"One thing, and everybody here on the line can tell you about it, just because you do it in the gym doesn't mean necessarily you can do it in a fight when the lights are on," Mir said on Tuesday's UFC 164 conference call.
"I just didn't have the confidence (in my cardio) to end the fight. But then the good thing is, Cormier is really not much of a finisher. Both in Josh (Barnett's) and my fight, he basically just out-positioned us and [relied on that]. But it allowed me to stay in there long enough to realize, whoa man, my gas tank is actually really good. That's why I came on so hard in the third round, because it actually gave me confidence. I wish I would've had that going into the fight, but at least I had it exiting the fight."
The only undefeated heavyweight on the UFC roster, Cormier has finished eight of his 12 professional victories, although four of his last six bouts have ended via decision.
While UFC on FOX 7's co-main event didn't exactly set the world on fire, Cormier thoroughly outworked Mir to sweep all three judges' scorecards, 30-27. The loss marked the first two-fight skid of Mir's career, however the former UFC heavyweight champion, just two fights removed from a title shot, isn't ready to give up his status as a contender just yet.

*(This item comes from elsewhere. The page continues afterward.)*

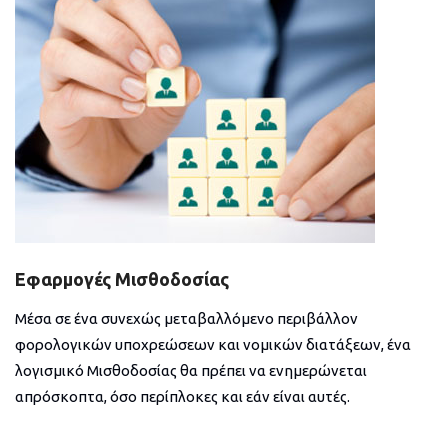
Εφαρμογές Μισθοδοσίας
Μέσα σε ένα συνεχώς μεταβαλλόμενο περιβάλλον
φορολογικών υποχρεώσεων και νομικών διατάξεων, ένα
λογισμικό Μισθοδοσίας θα πρέπει να ενημερώνεται
απρόσκοπτα, όσο περίπλοκες και εάν είναι αυτές.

"I don't concede to the fact of just trying to put on great fights," Mir said. "Obviously, the outcome of my drive is to actually work back towards the title. I don't see it as a situation where that's no longer within my grasp. The training I'm doing now, where I'm at in life, being only 34 years of age, I don't really see it as an issue to concede to the fact that, 'Oh, I'm only going to fight to be an entertaining fight just added onto a card.' That's just not where I'm at in my life."